1. Field of the Invention
The present invention relates to a flow sensor device to obtain flow characteristics of a fluid flow system, such as a system used in administering a beneficial agent to a patient. Particularly, the present invention is directed to a flow measurement device including first and second pressure sensors in a flow passage to measure a flow of beneficial agent and, optionally, the presence of air in the fluid flow system. The invention also includes a related system and method for obtaining such flow characteristics.
2. Description of Related Art
When administering a predetermined amount of a beneficial agent to a patient over an extended period of time in liquid form, it is beneficial, if not necessary, to obtain and monitor relevant flow characteristics such as flow rates and the presence of air.

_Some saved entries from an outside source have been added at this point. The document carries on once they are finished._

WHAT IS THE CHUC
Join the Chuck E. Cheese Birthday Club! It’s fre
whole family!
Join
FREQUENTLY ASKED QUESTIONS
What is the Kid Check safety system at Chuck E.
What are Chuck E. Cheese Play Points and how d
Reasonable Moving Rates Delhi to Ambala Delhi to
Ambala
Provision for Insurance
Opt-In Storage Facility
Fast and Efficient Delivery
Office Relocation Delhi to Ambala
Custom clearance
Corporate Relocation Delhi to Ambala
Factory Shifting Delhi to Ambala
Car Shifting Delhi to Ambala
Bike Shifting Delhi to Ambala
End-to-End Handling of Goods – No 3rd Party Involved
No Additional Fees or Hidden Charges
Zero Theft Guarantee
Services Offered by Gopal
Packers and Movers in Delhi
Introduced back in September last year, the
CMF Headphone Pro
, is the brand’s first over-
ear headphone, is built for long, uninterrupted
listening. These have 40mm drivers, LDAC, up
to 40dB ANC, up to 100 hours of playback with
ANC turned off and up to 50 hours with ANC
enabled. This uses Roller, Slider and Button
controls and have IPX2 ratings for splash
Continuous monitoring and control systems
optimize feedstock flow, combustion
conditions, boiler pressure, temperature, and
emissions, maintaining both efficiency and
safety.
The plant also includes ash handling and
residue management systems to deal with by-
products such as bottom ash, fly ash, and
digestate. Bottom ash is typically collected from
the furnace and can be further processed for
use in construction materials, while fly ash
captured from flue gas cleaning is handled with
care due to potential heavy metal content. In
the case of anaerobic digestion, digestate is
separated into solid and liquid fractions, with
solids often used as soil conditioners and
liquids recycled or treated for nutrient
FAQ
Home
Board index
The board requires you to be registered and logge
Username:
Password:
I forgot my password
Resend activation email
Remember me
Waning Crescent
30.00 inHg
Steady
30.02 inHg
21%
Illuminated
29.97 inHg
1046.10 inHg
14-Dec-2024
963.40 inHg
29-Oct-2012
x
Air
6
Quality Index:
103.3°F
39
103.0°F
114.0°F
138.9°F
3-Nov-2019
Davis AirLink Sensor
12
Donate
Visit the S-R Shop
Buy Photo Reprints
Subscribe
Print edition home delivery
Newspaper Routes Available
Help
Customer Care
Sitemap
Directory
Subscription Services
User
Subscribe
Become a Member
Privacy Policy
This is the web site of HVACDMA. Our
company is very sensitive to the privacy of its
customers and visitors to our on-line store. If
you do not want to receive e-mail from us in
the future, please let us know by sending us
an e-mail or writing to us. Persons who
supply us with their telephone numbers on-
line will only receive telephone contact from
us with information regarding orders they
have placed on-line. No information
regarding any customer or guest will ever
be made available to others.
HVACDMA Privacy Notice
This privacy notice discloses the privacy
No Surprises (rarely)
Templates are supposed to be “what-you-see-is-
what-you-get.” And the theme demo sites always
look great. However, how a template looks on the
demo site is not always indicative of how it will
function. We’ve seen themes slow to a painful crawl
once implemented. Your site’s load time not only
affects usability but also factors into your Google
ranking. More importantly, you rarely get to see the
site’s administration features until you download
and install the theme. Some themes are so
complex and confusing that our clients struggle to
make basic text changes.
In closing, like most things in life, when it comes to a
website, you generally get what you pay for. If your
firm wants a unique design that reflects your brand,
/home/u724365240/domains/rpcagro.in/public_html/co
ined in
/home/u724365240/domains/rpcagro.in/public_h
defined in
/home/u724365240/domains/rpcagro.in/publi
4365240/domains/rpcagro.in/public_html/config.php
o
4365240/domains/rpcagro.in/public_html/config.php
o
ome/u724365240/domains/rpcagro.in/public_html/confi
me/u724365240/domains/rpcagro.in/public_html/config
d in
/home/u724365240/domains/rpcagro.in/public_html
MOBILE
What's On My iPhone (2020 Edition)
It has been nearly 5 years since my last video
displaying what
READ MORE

While methods for obtaining such information have existed for a long time, to date, no reliable low cost systems have been developed for disposable use.
For example, fluid flow measurements within a disposable IV fluid line or similar feed set generally have not been financially and technically viable up to this point in time. Low cost electronic flow sensors have existed for some time, but have to date not presented a viable alternative for solving this problem. Limitations to commercialization of such a device have included inadequate dynamic range of low-cost flow sensor systems and the unacceptable costs of total sensor assembly.
One problem with making flow sensors low cost is in the manufacturing process. Silicon chips typically are wire-bonded to a lead frame that is encapsulated and soldered to a printed circuit board. This configuration requires the manual step of welding wires from the chip to the lead frame, which can result in significant additional manufacturing costs.
Likewise, there has been a long-felt need in the medical field for an economical and reliable system to detect the presence of air in IV lines or other medical feed sets. Typically, the presence of air in a fluid line has been sensed externally to the fluid path using a separate ultrasound or optical sensor that must communicate through the disposable tubing or molded component of the fluid path. The ultrasound approach may be subject to misalignment and other geometry changes that can impact the signal conduction around and through the fluid inside the tubing or other components of the disposable fluid path. The optical approach requires specific molded geometries within the fluid path that are reflective or conductive depending on the presence of air or liquid. These systems are subject to variability in and interfacing to the disposable fluid path. Also, the added cost of this air detection system is an impediment to its widespread adoption.
Thus, there remains a need in the art for a reliable fluid flow detection system that is sufficiently inexpensive to allow use in disposable applications. There is also a continued need for an inexpensive and reliable system to detect the presence of air in fluid systems, such as IV lines and feed sets.